LES DRAG QUEENS HIPPIES MONTENT SUR SCENE

 

Pendant l’hiver 1969, les Cockettes firent leur début au théâtre. Plusieurs fois dans le mois se tenait le « Nocturnal Dream show », une séance de cinéma diffusant des films expérimentaux au Theatre Palace. C’est pendant l’entracte, que subitement les Cockettes sautèrent spontanément tous ensemble sur la scène, donnant à moitié nu, une performance bordélique et joyeuse qui devint légendaire. Gays, hippies et psychédéliques, les Cockettes se déchainaient devant le public en mettant en avant leurs sexes plein de paillettes. Les Cockettes devinrent alors célèbres dans la scène contre culturelle. Ils avaient réussi à capturer l’imagination et l’impulsion révolutionnaire de leur génération.

 

The Cockettes during Luminous Procuress (1972)

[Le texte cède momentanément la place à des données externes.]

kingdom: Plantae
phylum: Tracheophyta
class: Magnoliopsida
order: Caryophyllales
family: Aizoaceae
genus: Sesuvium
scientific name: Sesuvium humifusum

Les Cockettes pendant le tournage du film de Steven Arnold, Luminous Procuress (1971). Couleur, son, 74mins, 35mm.

Kaliflower The Interncommunal [free] Newspaper, a publication of the free print shop Vol. 1, No. 38 (January 8, 1970) Cover

Kaliflower The Intercommunal [free] Newspaper, une publication du free print shop Vol. 1, No. 38 (January 8, 1970) avec les Cockettes en couverture.

LES GENS DISAIENT…

« Le spectacle drag le plus déchainé du monde »
– Herb Caen/SF Chronicle

« C’était un peu comme aller à une réunion des anciens du lycée dans un hôpital psychiatrique »
– John Waters

« Quand tu descends ta rue et que tu vois quelqu’un assis dans une flaque de boue et qu’on t’invite à sauter dedans, tu sais qu’il s’agit d’un Cockette »
– Organ Magazine

« C’est le truc le plus extravagant dont j’ai été témoin »
– Truman Capote

Acclamés par une large audience qui était transportée par leur vision transcendante de la sexualité, les Cockettes devinrent populaires sur la cote ouest. Madame Butterfly, Les Ghouls, et Journey to the Center of Uranus, (dont l’icone drag Divine faisait partie) étaient les numéros phares de leur extravagante comédie musicale. Pendant 2 ans, les Cockettes eurent l’impression de vivre un rêve. Ce fut court mais prolifique. « À cette époque, on pensait que ca allait être notre lifestyle pour toujours” dit Rumi Missabu.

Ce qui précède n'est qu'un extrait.